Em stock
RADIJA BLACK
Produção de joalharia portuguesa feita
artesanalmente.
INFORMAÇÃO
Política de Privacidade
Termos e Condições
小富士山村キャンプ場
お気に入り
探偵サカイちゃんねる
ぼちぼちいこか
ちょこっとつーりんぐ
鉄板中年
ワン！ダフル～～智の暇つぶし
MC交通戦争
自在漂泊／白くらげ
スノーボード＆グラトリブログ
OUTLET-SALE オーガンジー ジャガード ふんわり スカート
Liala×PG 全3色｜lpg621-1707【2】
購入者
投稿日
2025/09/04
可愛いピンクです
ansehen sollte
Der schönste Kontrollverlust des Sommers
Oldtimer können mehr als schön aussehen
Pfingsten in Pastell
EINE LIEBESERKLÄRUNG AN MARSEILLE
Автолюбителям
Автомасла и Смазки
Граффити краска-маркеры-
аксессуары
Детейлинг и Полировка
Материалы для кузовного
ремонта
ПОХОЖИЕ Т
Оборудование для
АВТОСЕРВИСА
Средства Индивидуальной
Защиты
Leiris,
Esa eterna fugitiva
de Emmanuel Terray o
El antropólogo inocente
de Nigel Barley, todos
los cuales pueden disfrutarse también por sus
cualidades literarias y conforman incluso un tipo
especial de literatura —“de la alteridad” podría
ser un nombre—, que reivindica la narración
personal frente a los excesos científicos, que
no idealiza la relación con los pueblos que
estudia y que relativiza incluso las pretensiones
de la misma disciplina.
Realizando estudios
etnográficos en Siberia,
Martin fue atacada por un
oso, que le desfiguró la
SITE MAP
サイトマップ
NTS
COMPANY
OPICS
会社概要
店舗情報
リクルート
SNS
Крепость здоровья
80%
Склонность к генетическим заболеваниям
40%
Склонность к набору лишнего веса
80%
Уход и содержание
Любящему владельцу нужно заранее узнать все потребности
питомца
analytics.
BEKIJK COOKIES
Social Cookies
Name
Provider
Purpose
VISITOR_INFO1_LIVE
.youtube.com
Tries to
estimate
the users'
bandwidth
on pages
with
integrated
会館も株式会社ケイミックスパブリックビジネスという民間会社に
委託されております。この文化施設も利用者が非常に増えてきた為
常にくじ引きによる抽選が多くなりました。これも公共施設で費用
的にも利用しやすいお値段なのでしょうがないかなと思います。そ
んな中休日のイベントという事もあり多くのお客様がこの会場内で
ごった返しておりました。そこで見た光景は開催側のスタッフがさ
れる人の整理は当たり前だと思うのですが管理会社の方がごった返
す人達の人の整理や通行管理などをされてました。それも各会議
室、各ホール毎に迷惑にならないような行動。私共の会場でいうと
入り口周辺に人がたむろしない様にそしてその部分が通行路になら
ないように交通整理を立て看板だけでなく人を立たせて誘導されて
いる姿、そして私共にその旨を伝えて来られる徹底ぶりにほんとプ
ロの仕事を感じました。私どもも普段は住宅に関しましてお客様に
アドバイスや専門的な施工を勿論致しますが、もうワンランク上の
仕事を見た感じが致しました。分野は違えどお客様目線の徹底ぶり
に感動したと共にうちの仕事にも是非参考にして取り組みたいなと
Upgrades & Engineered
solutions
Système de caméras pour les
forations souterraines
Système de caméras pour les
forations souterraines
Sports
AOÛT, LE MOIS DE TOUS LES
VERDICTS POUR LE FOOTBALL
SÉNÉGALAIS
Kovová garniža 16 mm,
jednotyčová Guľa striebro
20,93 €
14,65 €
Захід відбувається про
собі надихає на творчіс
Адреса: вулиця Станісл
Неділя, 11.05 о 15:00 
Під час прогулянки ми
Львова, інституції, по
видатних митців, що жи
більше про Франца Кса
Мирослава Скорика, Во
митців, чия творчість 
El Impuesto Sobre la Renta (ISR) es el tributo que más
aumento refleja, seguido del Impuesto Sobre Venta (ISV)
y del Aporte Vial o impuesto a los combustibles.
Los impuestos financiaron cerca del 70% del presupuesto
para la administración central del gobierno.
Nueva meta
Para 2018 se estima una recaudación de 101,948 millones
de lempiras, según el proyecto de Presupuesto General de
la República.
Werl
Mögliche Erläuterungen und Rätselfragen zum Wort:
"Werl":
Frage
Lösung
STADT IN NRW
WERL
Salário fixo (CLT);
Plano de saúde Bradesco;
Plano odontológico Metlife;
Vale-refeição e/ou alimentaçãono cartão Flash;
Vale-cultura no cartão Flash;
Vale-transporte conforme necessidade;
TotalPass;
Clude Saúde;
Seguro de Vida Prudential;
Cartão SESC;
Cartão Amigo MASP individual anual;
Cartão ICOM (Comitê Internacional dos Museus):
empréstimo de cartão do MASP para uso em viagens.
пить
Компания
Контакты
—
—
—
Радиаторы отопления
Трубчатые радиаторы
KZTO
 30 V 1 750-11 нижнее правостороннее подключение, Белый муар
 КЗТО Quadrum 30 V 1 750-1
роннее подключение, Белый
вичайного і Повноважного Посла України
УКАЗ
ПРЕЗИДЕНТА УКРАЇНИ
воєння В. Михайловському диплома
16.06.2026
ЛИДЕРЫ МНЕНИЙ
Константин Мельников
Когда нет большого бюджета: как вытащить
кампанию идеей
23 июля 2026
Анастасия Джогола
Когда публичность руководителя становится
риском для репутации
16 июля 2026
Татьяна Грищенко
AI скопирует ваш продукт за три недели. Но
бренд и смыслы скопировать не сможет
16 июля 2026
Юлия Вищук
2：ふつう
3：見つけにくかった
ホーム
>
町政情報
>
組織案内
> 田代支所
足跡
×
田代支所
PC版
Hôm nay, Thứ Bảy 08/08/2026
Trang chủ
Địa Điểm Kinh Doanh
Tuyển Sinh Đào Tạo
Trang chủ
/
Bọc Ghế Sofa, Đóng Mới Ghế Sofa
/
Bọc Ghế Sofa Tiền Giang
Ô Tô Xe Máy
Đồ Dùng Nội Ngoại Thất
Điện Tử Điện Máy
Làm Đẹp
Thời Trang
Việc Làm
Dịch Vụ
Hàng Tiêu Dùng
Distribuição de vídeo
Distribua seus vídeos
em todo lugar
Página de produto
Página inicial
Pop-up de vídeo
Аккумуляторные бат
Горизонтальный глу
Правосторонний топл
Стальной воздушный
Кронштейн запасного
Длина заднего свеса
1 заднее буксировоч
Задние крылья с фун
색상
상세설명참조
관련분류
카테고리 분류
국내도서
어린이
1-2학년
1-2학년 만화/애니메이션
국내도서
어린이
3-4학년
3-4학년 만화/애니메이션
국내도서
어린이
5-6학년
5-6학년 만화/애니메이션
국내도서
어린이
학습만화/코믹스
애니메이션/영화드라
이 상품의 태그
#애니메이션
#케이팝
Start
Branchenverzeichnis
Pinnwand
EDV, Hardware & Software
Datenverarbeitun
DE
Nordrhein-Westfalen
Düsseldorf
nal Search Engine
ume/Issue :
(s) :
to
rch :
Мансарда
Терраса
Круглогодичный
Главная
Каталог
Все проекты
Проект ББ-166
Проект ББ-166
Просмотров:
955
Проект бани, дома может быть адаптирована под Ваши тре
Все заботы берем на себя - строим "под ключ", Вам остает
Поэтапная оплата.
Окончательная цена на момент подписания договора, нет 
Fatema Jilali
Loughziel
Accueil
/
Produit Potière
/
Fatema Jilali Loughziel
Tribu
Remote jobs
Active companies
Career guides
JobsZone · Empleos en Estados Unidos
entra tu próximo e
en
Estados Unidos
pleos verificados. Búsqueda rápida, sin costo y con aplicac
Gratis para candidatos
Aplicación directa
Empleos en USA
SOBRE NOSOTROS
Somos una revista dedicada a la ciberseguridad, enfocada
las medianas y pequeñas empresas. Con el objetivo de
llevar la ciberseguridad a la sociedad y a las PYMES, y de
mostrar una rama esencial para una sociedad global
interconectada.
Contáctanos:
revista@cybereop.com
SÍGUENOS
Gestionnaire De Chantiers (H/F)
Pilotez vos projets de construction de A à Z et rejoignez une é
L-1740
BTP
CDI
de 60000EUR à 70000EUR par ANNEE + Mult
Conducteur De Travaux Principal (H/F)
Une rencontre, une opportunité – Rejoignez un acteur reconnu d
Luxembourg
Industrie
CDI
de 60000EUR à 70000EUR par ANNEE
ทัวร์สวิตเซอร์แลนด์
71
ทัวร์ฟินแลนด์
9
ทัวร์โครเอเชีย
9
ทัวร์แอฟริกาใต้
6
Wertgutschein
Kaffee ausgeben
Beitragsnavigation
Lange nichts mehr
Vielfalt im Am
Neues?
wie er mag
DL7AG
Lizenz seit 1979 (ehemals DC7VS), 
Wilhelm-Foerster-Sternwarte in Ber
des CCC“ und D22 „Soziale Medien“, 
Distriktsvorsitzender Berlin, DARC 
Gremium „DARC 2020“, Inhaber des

+-------+

*Task goal*: Which lines in the items above contain the string "ciberseguridad"? Show each of those lines in full, treating uppercase and lowercase letters as different.

*Problem solution*:
Somos una revista dedicada a la ciberseguridad, enfocada
llevar la ciberseguridad a la sociedad y a las PYMES, y de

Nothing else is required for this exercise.